What to work on >> Would you restate all of the entries verbatim, minus any images?

(Stored data entries)
┌──
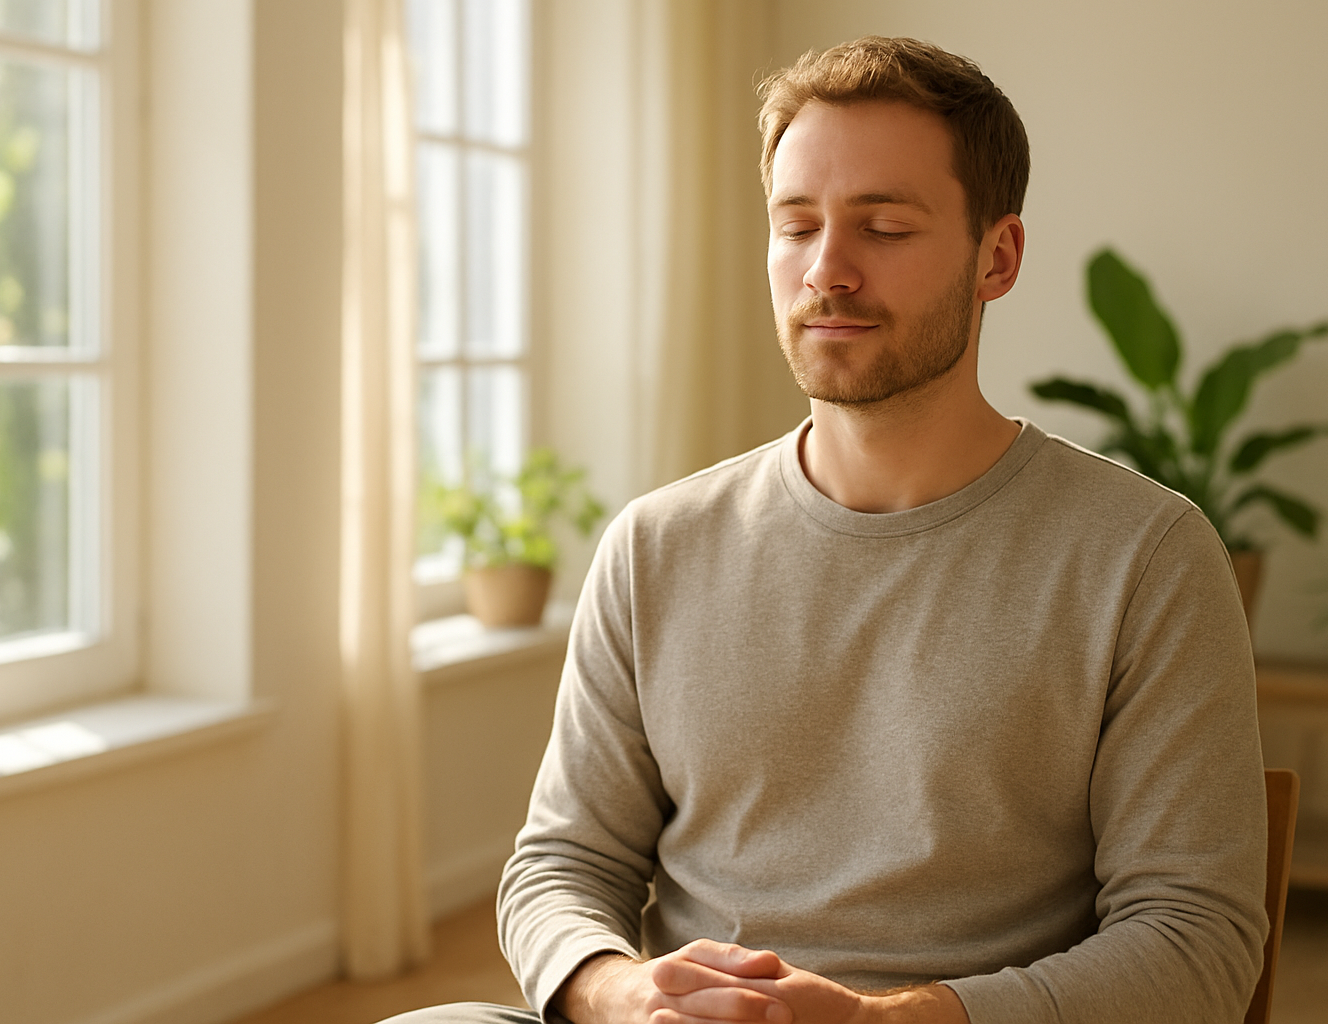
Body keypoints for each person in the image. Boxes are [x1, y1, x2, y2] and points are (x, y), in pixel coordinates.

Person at [386, 35, 1267, 1024]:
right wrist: (619, 989)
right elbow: (561, 864)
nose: (828, 270)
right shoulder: (653, 547)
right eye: (796, 225)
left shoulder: (1145, 557)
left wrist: (885, 1022)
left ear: (998, 256)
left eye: (884, 227)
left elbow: (1197, 943)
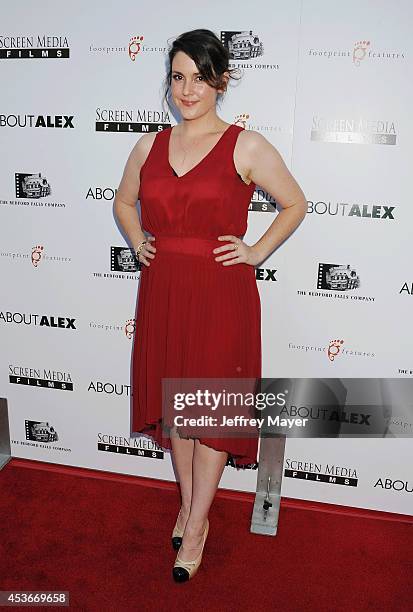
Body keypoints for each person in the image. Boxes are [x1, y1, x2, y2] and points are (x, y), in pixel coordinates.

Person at [114, 28, 307, 582]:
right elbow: (125, 201)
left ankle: (196, 523)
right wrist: (137, 238)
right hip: (164, 290)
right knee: (178, 414)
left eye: (199, 77)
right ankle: (188, 503)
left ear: (221, 81)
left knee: (208, 413)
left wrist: (254, 251)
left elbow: (295, 203)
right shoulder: (148, 145)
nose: (188, 89)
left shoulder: (245, 144)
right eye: (178, 77)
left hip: (221, 294)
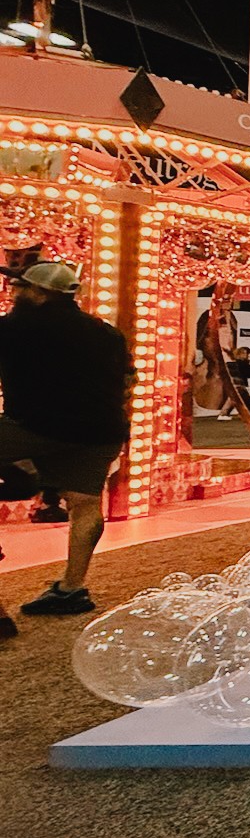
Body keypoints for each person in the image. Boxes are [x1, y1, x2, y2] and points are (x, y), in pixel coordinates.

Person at [0, 260, 132, 630]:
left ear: (39, 293)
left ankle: (23, 470)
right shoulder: (106, 333)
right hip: (100, 432)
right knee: (86, 504)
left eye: (19, 288)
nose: (13, 293)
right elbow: (126, 380)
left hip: (35, 428)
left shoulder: (13, 329)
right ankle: (72, 588)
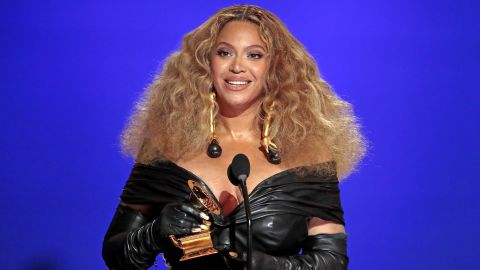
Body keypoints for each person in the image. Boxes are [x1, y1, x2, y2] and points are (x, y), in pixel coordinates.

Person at [102, 4, 366, 270]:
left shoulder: (310, 155)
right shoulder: (165, 147)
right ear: (207, 62)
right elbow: (116, 255)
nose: (237, 66)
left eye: (254, 55)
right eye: (224, 53)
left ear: (275, 67)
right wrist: (153, 234)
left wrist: (266, 265)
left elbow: (331, 261)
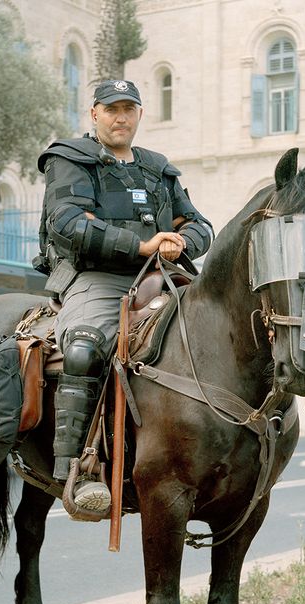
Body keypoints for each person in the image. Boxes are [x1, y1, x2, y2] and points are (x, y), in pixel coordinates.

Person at [36, 79, 212, 514]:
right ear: (94, 113)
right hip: (96, 278)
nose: (120, 117)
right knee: (82, 349)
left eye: (128, 109)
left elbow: (200, 225)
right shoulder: (71, 159)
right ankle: (77, 470)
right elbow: (68, 224)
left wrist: (180, 243)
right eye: (111, 109)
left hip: (162, 278)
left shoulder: (157, 168)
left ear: (139, 115)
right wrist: (142, 244)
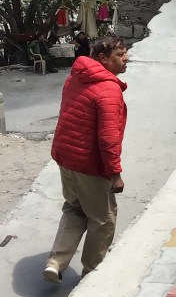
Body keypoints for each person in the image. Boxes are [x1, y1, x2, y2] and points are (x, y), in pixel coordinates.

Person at [43, 36, 130, 284]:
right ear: (103, 58)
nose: (126, 58)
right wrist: (115, 173)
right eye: (120, 55)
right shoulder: (109, 89)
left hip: (66, 158)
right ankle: (92, 273)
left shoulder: (75, 77)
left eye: (126, 53)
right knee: (103, 219)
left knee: (74, 208)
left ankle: (55, 263)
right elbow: (108, 138)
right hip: (89, 165)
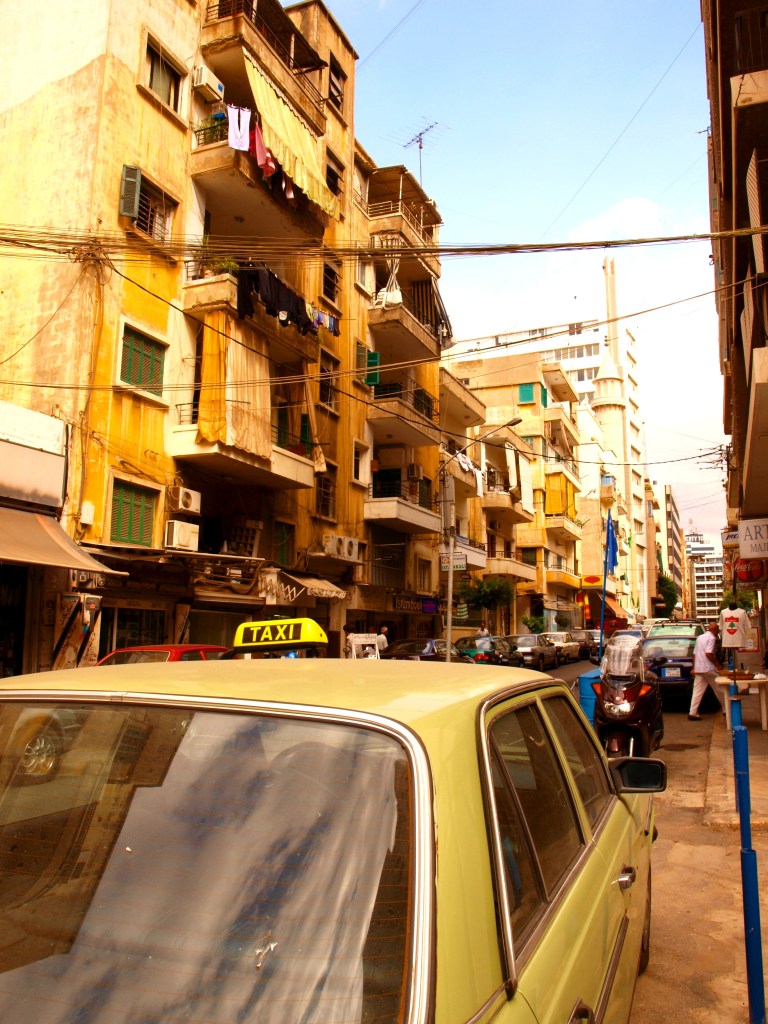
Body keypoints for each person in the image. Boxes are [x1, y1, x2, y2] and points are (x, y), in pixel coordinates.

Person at [689, 621, 723, 721]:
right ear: (715, 630)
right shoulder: (712, 638)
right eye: (718, 630)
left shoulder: (700, 637)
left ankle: (693, 712)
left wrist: (694, 668)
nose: (718, 632)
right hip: (708, 668)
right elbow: (708, 653)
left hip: (699, 668)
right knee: (720, 689)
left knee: (697, 691)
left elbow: (694, 654)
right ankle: (726, 709)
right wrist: (717, 664)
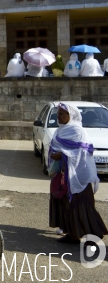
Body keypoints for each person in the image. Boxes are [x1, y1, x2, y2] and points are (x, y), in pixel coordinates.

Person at [48, 103, 108, 243]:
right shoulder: (60, 130)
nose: (59, 116)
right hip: (64, 175)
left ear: (71, 115)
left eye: (62, 113)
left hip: (78, 175)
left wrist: (62, 156)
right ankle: (73, 234)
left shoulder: (77, 131)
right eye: (58, 114)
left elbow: (80, 152)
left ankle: (94, 235)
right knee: (66, 205)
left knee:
└──
Response below >>
Body keypoints for each person in the image. Boxes are [x1, y1, x2, y2] and points are (x, y), in pixel coordinates.

Person at [386, 35, 1267, 1024]:
right wrist: (619, 989)
right elbow: (561, 864)
nose: (828, 270)
right shoulder: (653, 547)
right eye: (796, 225)
left shoulder: (1145, 557)
left wrist: (885, 1022)
left ear: (998, 256)
left eye: (884, 227)
left elbow: (1197, 943)
Body keypoints for each person in the image. Boxes are [x1, y1, x2, y2] and points are (x, y), in pixel coordinates.

Person at [114, 28, 307, 582]:
right elbow: (125, 201)
left ankle: (196, 523)
right wrist: (137, 238)
right hip: (164, 290)
right knee: (178, 414)
left eye: (199, 77)
right ankle: (188, 503)
left ear: (221, 81)
left knee: (208, 413)
left wrist: (254, 251)
left elbow: (295, 203)
right shoulder: (148, 145)
nose: (188, 89)
left shoulder: (245, 144)
right eye: (178, 77)
left hip: (221, 294)
Body keypoints for each person in the image. Boxes are [x1, y1, x2, y2] and points are (x, y), in pixel coordinates.

Person at [0, 260, 132, 630]:
left ear: (39, 293)
left ankle: (23, 470)
right shoulder: (106, 333)
right hip: (100, 432)
right knee: (86, 504)
left eye: (19, 288)
nose: (13, 293)
right elbow: (126, 380)
left hip: (35, 428)
left shoulder: (13, 329)
right ankle: (72, 588)
Body keypoints for each person in the image. Boxes are [x1, y1, x2, y2] and points are (x, y), in pixel coordinates.

Person at [102, 4, 366, 270]:
left shoulder: (310, 155)
right shoulder: (165, 147)
right ear: (207, 62)
right elbow: (116, 255)
nose: (237, 66)
left eye: (254, 55)
right eye: (224, 53)
left ear: (275, 67)
right wrist: (153, 234)
left wrist: (266, 265)
left elbow: (331, 261)
Body keypoints for each person in the image. Boxes are [x1, y1, x2, y2] and points are (x, y), in pixel coordinates.

Person at [36, 79, 212, 514]:
right ear: (94, 113)
right hip: (96, 278)
nose: (120, 117)
right knee: (82, 349)
left eye: (128, 109)
left elbow: (200, 225)
right shoulder: (71, 159)
right ankle: (77, 470)
right elbow: (68, 224)
left wrist: (180, 243)
right eye: (111, 109)
left hip: (162, 278)
left shoulder: (157, 168)
left ear: (139, 115)
right wrist: (142, 244)
Body keypoints for each person in the image. Boxes are [x1, y1, x2, y2] and points are (x, y), in pixel coordinates.

Person at [43, 36, 130, 284]:
right ear: (103, 58)
nose: (126, 58)
right wrist: (115, 173)
right eye: (120, 55)
right shoulder: (109, 89)
left hip: (66, 158)
right ankle: (92, 273)
left shoulder: (75, 77)
left eye: (126, 53)
right knee: (103, 219)
left knee: (74, 208)
left ankle: (55, 263)
right elbow: (108, 138)
right hip: (89, 165)
Body keypoints for each person in the image. Boxes are [x1, y1, x2, y2] and points are (x, y), in pixel coordinates.

Person at [689, 621, 723, 721]:
right ear: (715, 630)
right shoulder: (712, 638)
right eye: (718, 630)
left shoulder: (700, 637)
left ankle: (693, 712)
left wrist: (694, 668)
nose: (718, 632)
right hip: (708, 668)
right elbow: (708, 653)
left hip: (699, 668)
right knee: (720, 689)
left knee: (697, 691)
left elbow: (694, 654)
right ankle: (726, 709)
right wrist: (717, 664)
Body keypoints for each person in the image. Boxes are [x1, y1, x2, y2] and points are (x, y), in pixel coordinates.

Person at [48, 103, 108, 243]:
right shoulder: (60, 130)
nose: (59, 116)
right hip: (64, 175)
left ear: (71, 115)
left eye: (62, 113)
left hip: (78, 175)
left wrist: (62, 156)
right ankle: (73, 234)
left shoulder: (77, 131)
right eye: (58, 114)
left elbow: (80, 152)
left ankle: (94, 235)
right knee: (66, 205)
left knee:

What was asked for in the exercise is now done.